> YOUR GOAL: Turn every line of the entries below into a Markdown table with two columns, Row for the row number and Line for the text of the line, and skip any blank lines. Leave the pictures out of the table.

> SUPPLIED DATA:
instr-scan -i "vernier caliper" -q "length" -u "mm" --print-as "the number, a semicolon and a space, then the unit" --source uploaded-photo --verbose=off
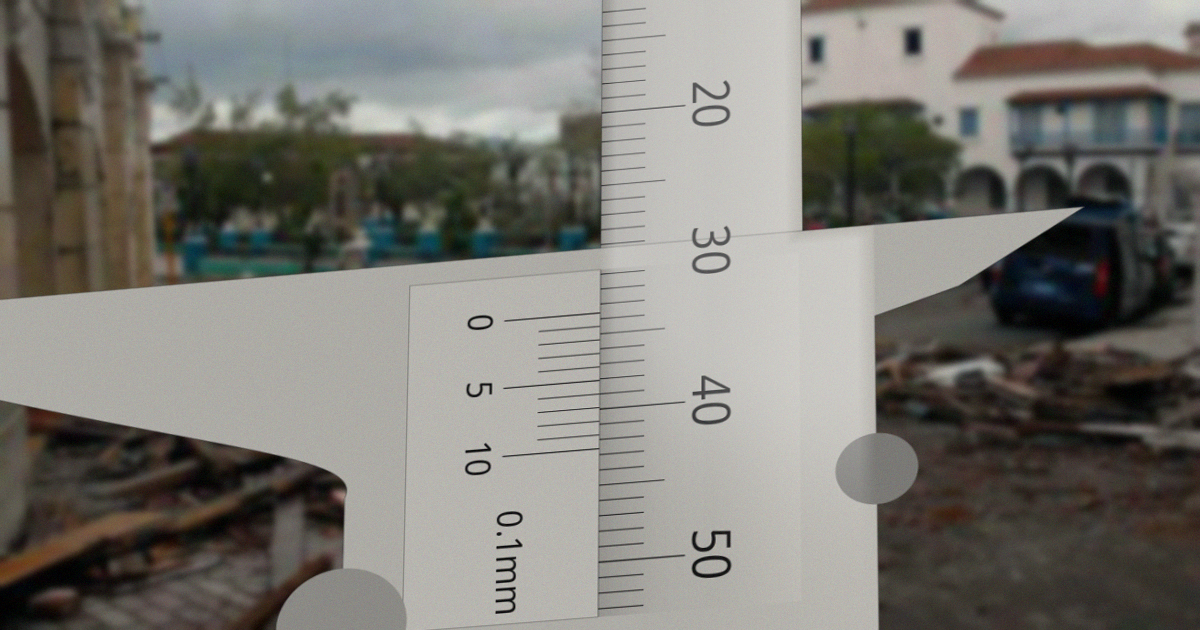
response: 33.6; mm
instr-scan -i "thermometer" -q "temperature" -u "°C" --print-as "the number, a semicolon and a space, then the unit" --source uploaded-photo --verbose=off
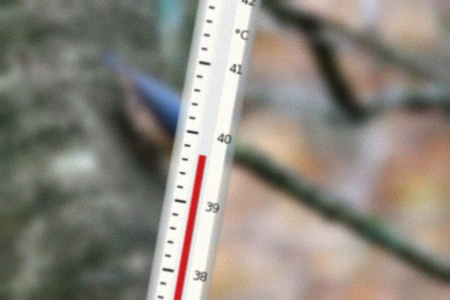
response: 39.7; °C
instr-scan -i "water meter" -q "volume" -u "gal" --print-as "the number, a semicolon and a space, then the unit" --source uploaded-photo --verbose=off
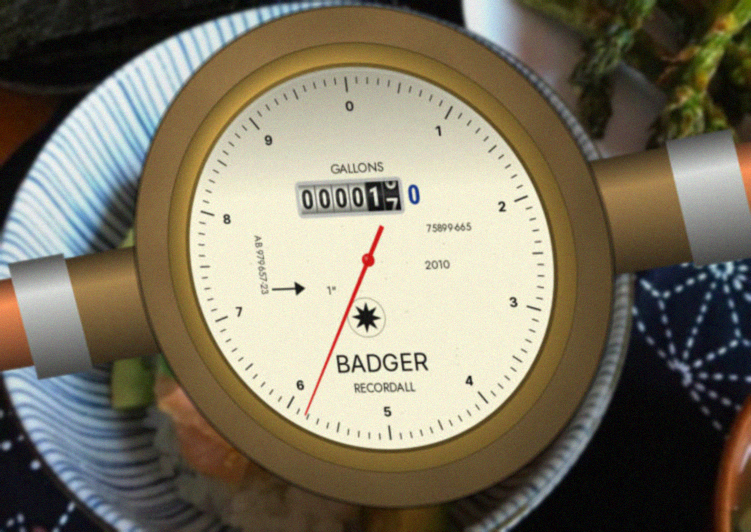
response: 165.8; gal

> RESPONSE AREA:
| Row | Line |
|---|---|
| 1 | instr-scan -i "vernier caliper" -q "length" -u "mm" --print-as "the number, a semicolon and a space, then the unit" --source uploaded-photo --verbose=off |
| 2 | response: 33.6; mm |
| 3 | instr-scan -i "thermometer" -q "temperature" -u "°C" --print-as "the number, a semicolon and a space, then the unit" --source uploaded-photo --verbose=off |
| 4 | response: 39.7; °C |
| 5 | instr-scan -i "water meter" -q "volume" -u "gal" --print-as "the number, a semicolon and a space, then the unit" --source uploaded-photo --verbose=off |
| 6 | response: 165.8; gal |